Physical vs. Synthetic
ETFs can be constructed physically where the index is fully replicated by buying the underlying securities. This is often the case with the likes of S&P500, Dow Jones or FTSE index trackers. On the other end of the scale some ETFs are constructed synthetically with derivative securities – contracts between parties to pay/receive the return on an underlying asset rather than investing directly in the asset. This may be the case with ETFs seeking to track an illiquid index or a commodity basket for example. Other ETFs will use a balance of physical and synthetic. Synthetically replicated ETFs may carry an additional counterparty risk for the investor because of the derivative contracts between ETF issuer and derivative dealer.
Taxation of ETFs can be complex and will depend on the type of ETF security and your tax residency. This article does not constitute tax advice. For further detail you should seek professional advice from your tax adviser.
As a guideline for Irish tax residents, Revenue will generally tax income or dividends on ETFs listed outside the EU at their marginal rate of income tax, while capital gains are taxed at the prevailing rate of CGT (with losses allowable vs. gains). ETFs listed within the EU are generally taxed by Revenue as investment funds, subject to the prevailing rate of exit tax on income, dividend and capital gains (losses not allowable vs. gains). Income or gains will need to be reported to Revenue in your annual tax return.
Liquidity in markets can be described as the ability to buy and sell when you want without impacting the price of an asset. Investors sometimes forget about liquidity during periods of calm markets with values trending higher which has generally been the case since the end of the financial crisis. However it is important to understand how quickly liquidity can evaporate during crisis periods. This may not matter much to the long-term investor or those invested in the largest index tracking ETFs with multi-billions under management and large daily turnover. But it might matter a lot to those with shorter term investment horizons, or those investing in for example high yield bond funds where the underlying securities trade infrequently and in small size. Niche ETFs have not been properly tested in a bear market. The key takeaway is to fully understand what you are investing in.

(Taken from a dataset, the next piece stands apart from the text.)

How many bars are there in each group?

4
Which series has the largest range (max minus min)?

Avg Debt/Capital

Whilst not new, ETFs and indexing have become a significant feature of global trading and investment markets in recent years. These developments have brought many benefits to both individual and institutional investors, but as always with financial innovation these benefits come with new risks. ETFs are extremely easy to transact for even the novice investor, but not necessarily so easy to comprehend. Investors who do not fully understand what they are buying should consider seeking the guidance of a professional Financial Adviser.

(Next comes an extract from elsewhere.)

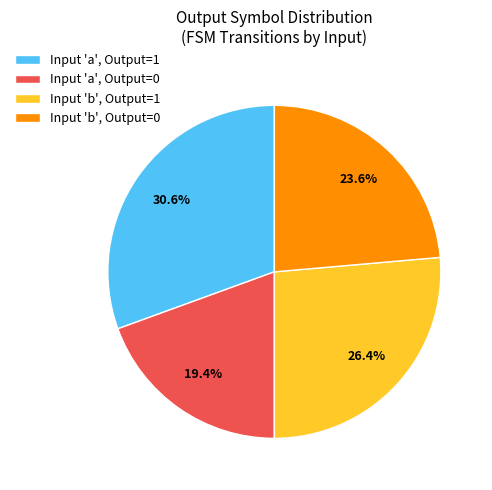

Is there any slice that represents more than half of the pie?

No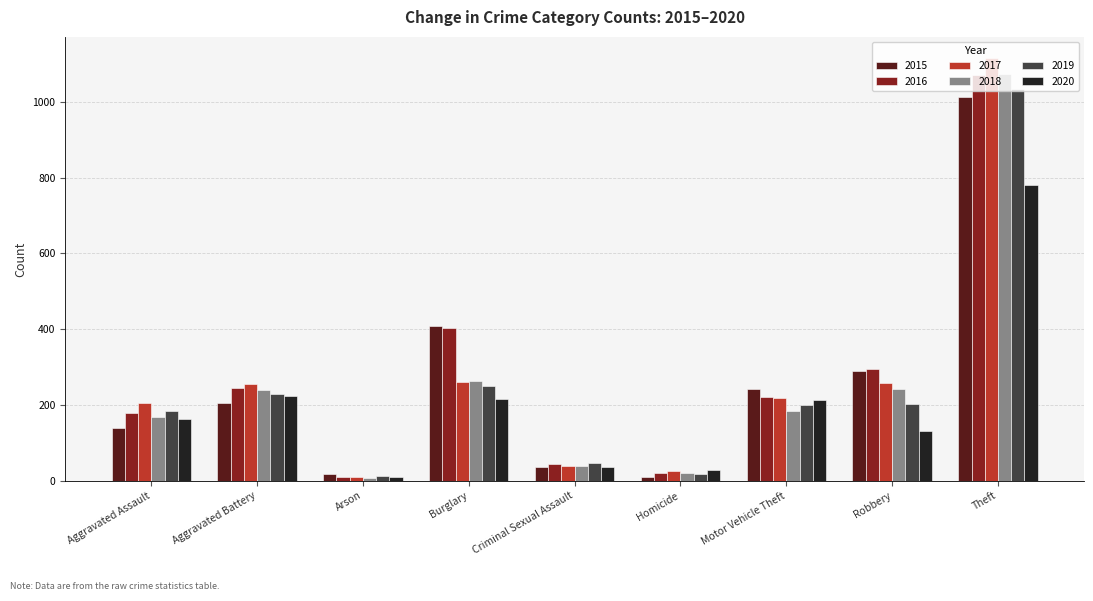

What is the highest value of the 2019 series?

1035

Ardbrack Financial Limited.
Disclaimer: The content of this article is for general information purposes only. It does not constitute tax or investment advice as it does not take into account the investment objectives, knowledge and experience or financial situation of any particular person or persons. You are advised to obtain professional advice suitable to your own individual circumstances. Ardbrack Financial Limited makes no representations as to the accuracy; validity or completeness of the information contained herein and will not be held liable for any errors or omissions.